Pequeno conto de clarice
Noção de nadaPequeno Conto de Clarice
Que mistério tem Clarice, pra guardar-se assim tão firme no coração?
(Caetano Veloso - Clarice)
Clarice amava e seu amor era uma saudade que transbordava. Um eterno fim de verão. Em Clarice chovia garoa fina. E Clarice ilha que era, era silêncio e saudade.
A vida toda vazio castigado dos crimes de amor não cometidos. Acordava Clarice os olhos úmidos. Clarice caminhava exilada do mundo, esquecida da cidade, sempre coberta, sempre tão fechada.
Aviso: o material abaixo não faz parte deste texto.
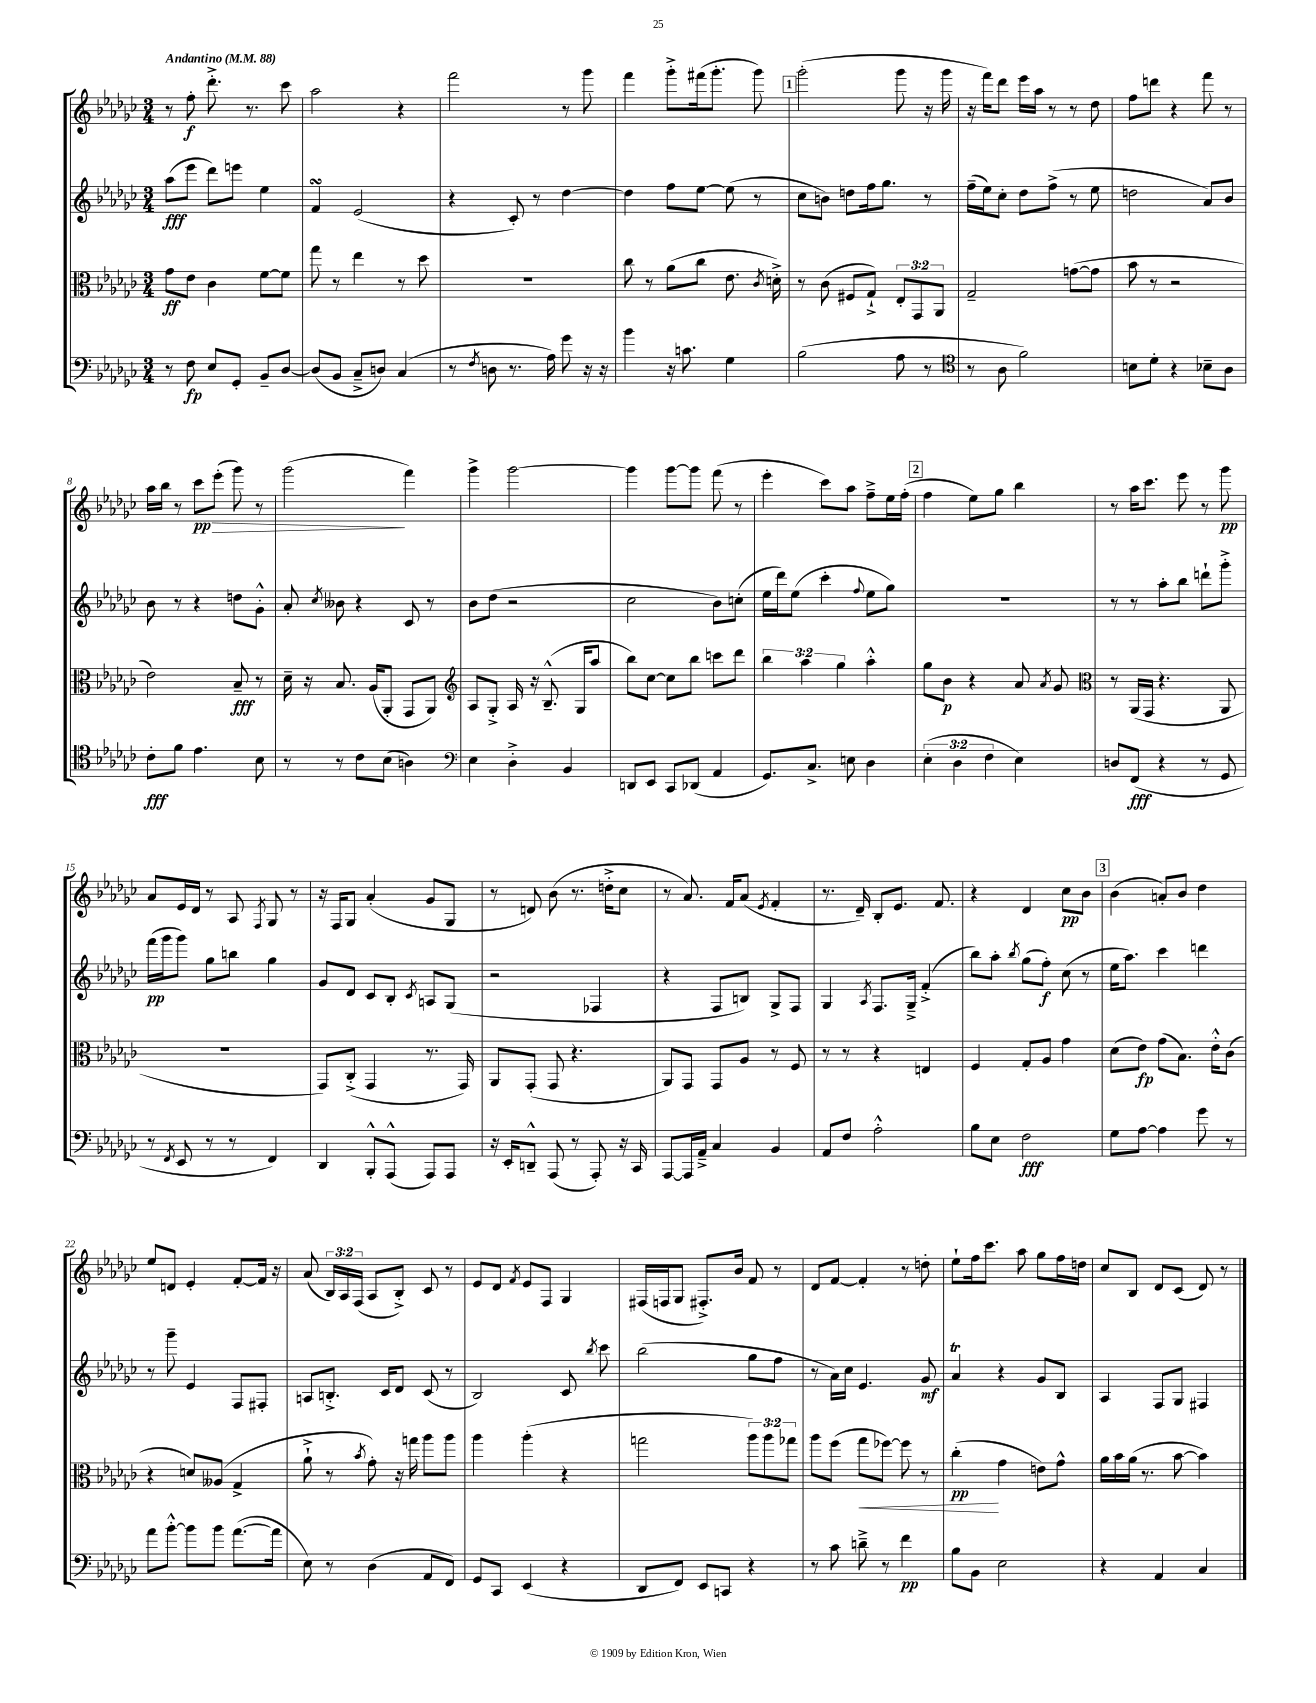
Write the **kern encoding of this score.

**kern	**kern	**kern	**kern
*staff4	*staff3	*staff2	*staff1
*clefF4	*clefC3	*clefG2	*clefG2
*k[b-e-a-d-g-c-]	*k[b-e-a-d-g-c-]	*k[b-e-a-d-g-c-]	*k[b-e-a-d-g-c-]
*M3/4	*M3/4	*M3/4	*M3/4
*MM88	*MM88	*MM88	*MM88
8r	8g-	(8aa-	8r
8F	8e-	8eee-	8ff'
8E-	4c-	8ddd-)	8.ddd-'^
8GG-'	.	8eee	.
.	.	.	8.r
8BB-~	[8f	4ee-	.
[8D-	8f]	.	8ccc-
=	=	=	=
(8D-]	8gg-	4f	2aa-
8BB-	8r	.	.
8C-~^	4ee-	(2e-	.
8D)	.	.	.
(4C-	8r	.	4r
.	8dd-	.	.
=	=	=	=
8r	2.r	4r	2fff
8qF	.	.	.
8D	.	.	.
8.r	.	8c-')	.
.	.	8r	.
16A-)	.	.	.
8g-	.	[4dd-	8r
16r	.	.	8ggg-
16r	.	.	.
=	=	=	=
4b-	8cc-	4dd-]	4fff
.	8r	.	.
16r	(8a-	8ff	8ggg-'^
8.c	.	.	.
.	8cc-	[8ee-	(16fff#
.	.	.	8.ggg-'
4G-	8.e-	(8ee-]	.
.	.	8r	8ggg-)
.	8qc-	.	.
.	16d'^)	.	.
=	=	=	=
(2B-	8r	8cc-	(2ggg-'
.	(8c-	8b)	.
.	8F#	8dd	.
.	8G-`^)	16ff	.
.	.	8.gg-	.
8A-	12E-'	.	8ggg-
.	12GG-	.	.
8r	.	8r	16r
.	12AA-	.	.
.	.	.	16ggg-
=	=	=	=
*clefC4	*	*	*
8r	2G-~	(16ff~	16r
.	.	16ee-)	16fff)
8A-	.	8cc-'	8ddd-
2f)	.	8dd-	16eee-
.	.	.	16aa-
.	.	(8ff^	8r
.	([8g	8r	8r
.	8g]	8ee-	8dd-
=	=	=	=
8B	8b-	2dd	8ff
8d-'	8r	.	8ddd
4r	2r	.	4r
8B-~	.	8a-)	8fff
8A-	.	8b-	8r
=	=	=	=
8c-'	2e-)	8b-	16aa-
.	.	.	16bb-
8f	.	8r	8r
4.e-	.	4r	8ccc-
.	.	.	(8eee-'
.	8B-~	8dd	8ggg-)
8B-	8r	8g-'^^	8r
=	=	=	=
8r	16d-~	8a-'	(2ggg-
.	16r	.	.
.	.	8qcc-	.
8r	8.B-	8b--	.
8c-	.	4r	.
.	(16A-	.	.
(8B-	8AA-'	.	.
4A)	8GG-	8c-	4fff)
.	8AA-)	8r	.
=	=	=	=
*clefF4	*clefG2	*	*
4E-	8A-	8b-	4ggg-^
.	8G-'^	(8dd-	.
4D-'^	16A-	2r	[2ggg-
.	16r	.	.
.	(8.B-~^^	.	.
4BB-	.	.	.
.	16G-	.	.
.	8aa-	.	.
=	=	=	=
8DD	8bb-)	2cc-	4ggg-]
8EE-	[8cc-	.	.
8CC-	8cc-]	.	[8ggg-
(8DD-	8bb-	.	8ggg-]
4AA-	8ccc	8b-)	(8fff
.	8ddd-	(8cc'	8r
=	=	=	=
8.GG-)	6bb-	16ee-	4eee-'
.	.	16ddd-)	.
.	.	(8ee-	.
.	6aa-	.	.
8.C-^	.	.	.
.	.	4ccc-'	8ccc-)
.	6gg-	.	.
8E	.	.	8aa-
.	.	8qqff	.
4D-	4aa-'^^	8ee-	8ff~^
.	.	8gg-)	16ee-
.	.	.	(16ff'
=	=	=	=
(6E-'	8gg-	2.r	4ff
.	8b-	.	.
6D-	.	.	.
.	4r	.	8ee-)
6F	.	.	.
.	.	.	8gg-
4E-)	8a-	.	4bb-
.	8qa-	.	.
.	8g-	.	.
=	=	=	=
*	*clefC3	*	*
8D	8r	8r	8r
(8FF	(16AA-	8r	16aa-
.	16GG-	.	8.ccc-
4r	4.r	8aa-'	.
.	.	8bb-	8eee-
8r	.	8ddd`	8r
8GG-	8AA-	8ggg-'^	8ggg-
=	=	=	=
8r	2.r	(16fff	8a-
.	.	16ggg-	.
8qFF	.	.	.
8EE-	.	8ggg-)	16e-
.	.	.	16d-
8r	.	8gg-	8r
8r	.	8bb	8A-
.	.	.	8qF
4FF)	.	4gg-	8G-
.	.	.	8r
=	=	=	=
4DD-	8GG-)	8g-	16r
.	.	.	16F
.	(8C-'^	8d-	8G-
8BBB-'^^	4GG-	8c-	(4a-'
(8AAA-^^	.	8B-'	.
.	.	8qc-	.
8AAA-)	8.r	8A	8g-
8AAA-	.	(8G-	8G-
.	16GG-)	.	.
=	=	=	=
16r	8AA-	2r	8r
16EE-'	.	.	.
8DD~^^	(8GG-'	.	8d)
(8AAA-	8GG-	.	(8b-
8r	4.r	.	8.r
8AAA-')	.	4F-	.
.	.	.	16dd'^
16r	.	.	8cc-
16CC-	.	.	.
=	=	=	=
[8AAA-	8AA-)	4r	8r
16AAA-]	8GG-	.	8.a-)
16AA-~^	.	.	.
4C-	8GG-	8F	.
.	.	.	16f
.	8A-	8B)	(8a-
.	.	.	8qe-
4BB-	8r	8G-^	4f'
.	8F	8F	.
=	=	=	=
8AA-	8r	4G-	8.r
8F	8r	.	.
.	.	.	16d-~)
.	.	8qA-	.
2A-'^^	4r	8.F	8B-'
.	.	.	8.e-
.	.	16G-~^	.
.	4E	(4f'^	.
.	.	.	8.f
=	=	=	=
8B-	4F	8bb-)	4r
8E-	.	8aa-'	.
.	.	8qbb-	.
2F	8G-'	(8gg-	4d-
.	8A-	8ff')	.
.	4g-	(8cc-	8cc-
.	.	8r	8b-
=	=	=	=
8G-	(8d-	16ee-	(4b-
.	.	8.aa-)	.
[8A-	8e-)	.	.
4A-]	(8g-	4ccc-	8a')
.	8.B-)	.	8b-
8g-	.	4ddd	4dd-
.	16e-'^^	.	.
8r	(8c-	.	.
=	=	=	=
8a-	4r	8r	8ee-
[8b-'^^	.	8ggg-~	8d
8b-]	8d)	4e-	4e-'
8b-	(8A--	.	.
([8.a-	4G-^	8F	[8f'
.	.	8F#'	16f]
16a-]	.	.	16r
=	=	=	=
8E-)	8a-`^	8A	(8a-
8r	8r	8.B'^	24B-)
.	.	.	24A-
.	.	.	(24F
.	8qb-	.	.
(4D-	8g-')	.	8A-
.	.	16c-	.
.	16r	8d-	8B-'^)
.	16gg	.	.
8AA-	8aa-	(8c-	8c-
8FF)	8aa-	8r	8r
=	=	=	=
8GG-	4aa-	2B-)	8e-
8CC-	.	.	8d-
.	.	.	8qf
(4EE-	(4aa-'	.	8e-
.	.	.	8F
4r	4r	8c-	4G-
.	.	8qbb-	.
.	.	8ccc-	.
=	=	=	=
8DD-	2gg	(2bb-	(16F#
.	.	.	16F
8FF)	.	.	8G-
8EE-	.	.	8.F#'^)
8CC	.	.	.
.	.	.	16b-
4r	12aa-)	8gg-	8f
.	12aa-	.	.
.	.	8ff	8r
.	12gg-	.	.
=	=	=	=
8r	8aa-	8r	8d-
8c-	(8ff	16a-)	[8f
.	.	16cc-	.
8d~^	8gg-	4.e-	4f']
8r	[8ff-)	.	.
4f	8ff-]	.	8r
.	8r	8g-	8dd'
=	=	=	=
8B-	(4cc-'	4a-	8ee-`
8BB-	.	.	16ff
.	.	.	8.ccc-
2E-	4g-	4r	.
.	.	.	8aa-
.	8e)	8g-	8gg-
.	8g-^^	8B-	16ff
.	.	.	16dd
=	=	=	=
4r	16a-	4A-	8cc-
.	16b-	.	.
.	(16a-	.	8B-
.	8.r	.	.
4AA-	.	8F	8d-
.	[8b-	8G-	(8c-
4C-	4b-])	4F#	8d-)
.	.	.	8r
==	==	==	==
*-	*-	*-	*-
Um dia Clarice viu ternura em olhos alheios, mas estavam alheios a ela os olhos lindos. Ela é que se iludiu, confundiu-se, ofuscou-se.
E Clarice agora sabendo disso tudo, do amor desperdiçado, ainda amava. Do mesmo jeito, talvez até mais, um amor devoto, amava inteira, os cabelos de Clarice, os seus pêlos, a pele, amavam.
Clarice tinha sonhos igual a todas as outras, Clarice sonhava dias de sol, verões e calor, Clarice ia dormir se despedindo do próprio quarto, talvez sonhasse para sempre, e acordar para dizer "bom dia" para as paredes? Dormir era melhor e sonhar com pontes e montes, com mares e rios, com abraços doces. Com a luz reflexo no lago.
Mas sempre ela acordava e Clarice era uma só, despedaçada e espalhada pelos cantos do mundo em que queria estar, juntar-se levava tempo. E sempre ainda, chovia garoa fina sobre os olhos.
Clarice era morena como as manhãs são morenas, era pequena no jeito de não ser quase ninguém. A não ser por que o amor que guiava, cego e gigante, tropeçava em sua vida e ocupava todos os espaços. Bagunçava a bagagem, borrava a maquiagem, era tatuagem invisível.
Mas Clarice às vezes era esperança, jogava garrafas aos mar. Acendia fogueiras, fazia sinais de fumaça, sorria invisível na esperança de receber de volta os sinais. E recebia eufórica pedaços de vidro das garrafa devolvidas, mensagens cortantes, cinzas do fogo que existiu em algum lugar e olhares, graças a Deus, olhares de quem percebeu o sorriso.
E viveu assim toda a vida, como uma metáfora.